Enfin, je voudrais dire en quelques mots ce que nous pensons du cessez-le-feu. Il doit intervenir, il doit être national, viable et vérifiable. Afin qu’il puisse se maintenir dans la durée, nous pensons que trois conditions au moins doivent être remplies.

— D’abord, nous croyons que le cessez-le-feu doit accompagner la transition et non la précéder, et que seul l’avènement de cette transition apportera à l’opposition les conditions de sécurité nécessaires ;

— Ensuite, nous pensons qu’il faut préparer le cessez-le-feu par des mesures humanitaires immédiates destinées à soulager les populations et à crédibiliser le processus politique. Le respect du droit international humanitaire constitue en effet un impératif– en particulier l’arrêt immédiat des attaques indiscriminées contre les civils ainsi que l’accès sans entrave de l’aide humanitaire. Des mesures de confiance seraient bienvenues pour construire un socle en direction du cessez-le-feu.

— Enfin, après de telles violences, la surveillance du cessez-le-feu sera une tâche ardue qui nécessitera des solutions innovantes sur le terrain, mais aussi, au plan politique, un mécanisme dans lequel les membres du Groupe International de Soutien pour la Syrie les plus concernés et les membres permanents du Conseil de sécurité tiendront les parties comptables du respect de leurs engagements.

Chers collègues,

J’ai parlé au début de mon propos d’une lueur d’espoir et d’une résolution-feuille de route. Tous autour de la table, nous devons contribuer de bonne foi à créer les conditions d’une vraie transition politique en Syrie. Il reviendra à chacun d’user de son influence pour conduire les parties syriennes à respecter les orientations que nous avons définies, en particulier lorsque débuteront prochainement les pourparlers inter-syriens sous l’égide des Nations Unies et de Staffan de Mistura.

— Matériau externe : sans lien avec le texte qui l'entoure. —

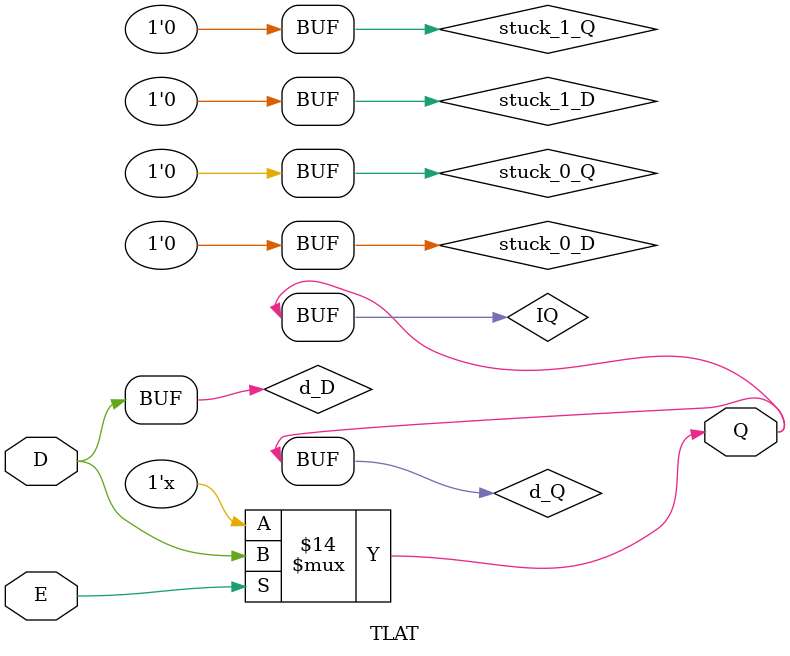
<source format=v>
module TLAT (output Q, input E, input D);
`ifdef REGISTER
initial begin
   $display("register  %m.stuck_0_Q output");
   $display("register  %m.stuck_1_Q output");
   $display("register  %m.stuck_0_D input");
   $display("register  %m.stuck_1_D input");
end
`endif
reg stuck_0_Q; initial stuck_0_Q=0;
reg stuck_1_Q; initial stuck_1_Q=0;
wire d_Q;
assign Q = stuck_1_Q ? 1 : stuck_0_Q ? 0 : d_Q;
reg stuck_0_D; initial stuck_0_D=0;
reg stuck_1_D; initial stuck_1_D=0;
wire d_D = stuck_1_D ? 1 : stuck_0_D ? 0 : D;
reg IQ;
wire IQN = !IQ;
always @* if (E) IQ = d_D;
assign d_Q = IQ;
endmodule

</source>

La France sera à la fois active et vigilante. Et nous serons vigilants pour que toutes les forces militaires soient tournées vers la lutte contre Daesh et l’éradication du terrorisme. Nous serons vigilants pour que les parties, et d’abord le régime, s’engagent dans la négociation et respectent leurs obligations humanitaires. Et nous serons vigilants pour que la communauté internationale s’engage effectivement en faveur d’une transition crédible et d’un cessez-le-feu durable. Ce n’est qu’à travers ces objectifs clairs et cette unité retrouvée que la communauté internationale pourra, comme nous le souhaitons, triompher du terrorisme et mettre un terme à la tragédie syrienne.